■ DOCUMENT EXCERPT:
▼
Location
- 12517 Chandler Blvd Valley Village, California 91607 United States
- 34°10′08″N 118°24′22″W﻿ / ﻿34.168950°N 118.406045°W

Information
- Type: Independent, Yeshiva
- Religious affiliation: Chofetz Chaim
- NCES School ID: 00081953
- Grades: 9–12
- Enrollment: 250 (2020-2021)
- Student to teacher ratio: 7.3
- Website: www.vths.org

= Valley Torah High School =

Orthodox Jewish high school in Valley Village, California

Valley Torah High School is an Orthodox Jewish high school located in Valley Village, California. The school has two separate divisions (in different buildings and locations): a Boys Division, and a Girls Division. The current Rosh Yeshiva is Rabbi Avraham Stulberger.
▲
Could you write the next part of the Valley Torah High School article above, starting right after its sentence about the current Rosh Yeshiva?

■ DATASET:
▼
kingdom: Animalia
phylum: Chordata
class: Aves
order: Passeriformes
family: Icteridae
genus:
▲
■ RESULT BELOW:
Valley Torah is hashkafically aligned with the Chofetz Chaim school of thought, which is a subset of Litvishe Haredi Judaism rooted in the Musar movement of 19th-century Lithuanian Jewry. The high school is part of the Freelance League.

==Athletics==
===Basketball===
The Valley Torah Wolfpack won the 2011 Division 6AA CIF basketball championship, becoming the first Jewish school in Southern California to ever earn a CIF title, and the only orthodox Jewish school to do so.

The Wolfpack have also won three national Jewish tournaments: Memphis Cooper, Glouberman, and the Red Sarachek Tournament at Yeshiva University. They are the only Jewish school to accomplish all three feats.

Ryan Turell attended and played as a shooting guard on the varsity basketball team at the school. Playing for the high school, as a junior in 2016-17 he averaged 25.3 points per game, and as a senior in 2017-18 he averaged 34.3 points per game. In 2018, he received a McDonald's All-American Game nomination, and was California Interscholastic Federation (CIF) Division IV State Player of the Year and First Team Division IV.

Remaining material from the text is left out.